Tragué saliva. Lo creía. Fui a coger el cuchillo y descubrí que la funda estaba vacía. Como era de suponer, los vampiros me lo habían quitado. Mierda.
– Baja, humana; ven a jugar.
– Tendréis que subir a buscarme.
Se pasó la cola entre los dedos, acariciándola. Después bajó una mano por el pelo del abdomen hasta alcanzar la entrepierna. Lo miré fijamente a la cara, y se rió.
– Cogedla.
Dos ratas del tamaño de perros avanzaron hacia las escaleras. Una rata pequeña rodó bajo las patas de las grandes. Emitió un chillido agudo y lastimero; después, nada. Se retorció hasta que las otras ratas la cubrieron, y al momento se oyeron crujir sus huesecitos. No desperdiciaban nada.
Me apreté contra la puerta como si esperase atravesarla. Las dos ratas se dirigieron a la escalera; tenían el pelo lustroso y estaban bien alimentadas.

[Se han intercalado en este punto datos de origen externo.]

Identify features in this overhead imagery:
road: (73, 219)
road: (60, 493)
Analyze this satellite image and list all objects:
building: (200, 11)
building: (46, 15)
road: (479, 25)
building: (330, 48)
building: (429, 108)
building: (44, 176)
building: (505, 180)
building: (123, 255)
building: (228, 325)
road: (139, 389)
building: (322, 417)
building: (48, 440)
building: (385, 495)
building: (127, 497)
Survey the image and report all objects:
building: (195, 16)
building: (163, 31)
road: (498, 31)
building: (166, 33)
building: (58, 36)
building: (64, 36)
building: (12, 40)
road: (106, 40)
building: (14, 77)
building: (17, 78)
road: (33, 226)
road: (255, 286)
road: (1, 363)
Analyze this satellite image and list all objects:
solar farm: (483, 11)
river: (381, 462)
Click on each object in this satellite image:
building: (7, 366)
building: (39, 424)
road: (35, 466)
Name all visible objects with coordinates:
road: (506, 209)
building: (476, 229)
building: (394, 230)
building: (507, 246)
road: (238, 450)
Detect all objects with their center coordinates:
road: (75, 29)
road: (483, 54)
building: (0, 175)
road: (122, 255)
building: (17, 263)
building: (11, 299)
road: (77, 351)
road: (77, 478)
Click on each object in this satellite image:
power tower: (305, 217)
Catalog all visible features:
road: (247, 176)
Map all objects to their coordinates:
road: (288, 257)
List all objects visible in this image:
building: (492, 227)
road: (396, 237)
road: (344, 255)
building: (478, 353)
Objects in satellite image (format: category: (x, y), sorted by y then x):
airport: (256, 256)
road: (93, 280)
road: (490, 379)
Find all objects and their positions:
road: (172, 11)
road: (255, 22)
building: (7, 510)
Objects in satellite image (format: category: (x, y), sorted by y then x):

No tenían ojos de animal; su expresión era humana, inteligente.
– Un momento, un momento.
Las ratas vacilaron.
– ¿Sí? -dijo el hombre rata.
– ¿Qué queréis? -acerté a decir.
– Nikolaos nos ha pedido que te hagamos compañía.
– Eso no responde a mi pregunta. ¿Qué queréis que haga? ¿Qué queréis de mí?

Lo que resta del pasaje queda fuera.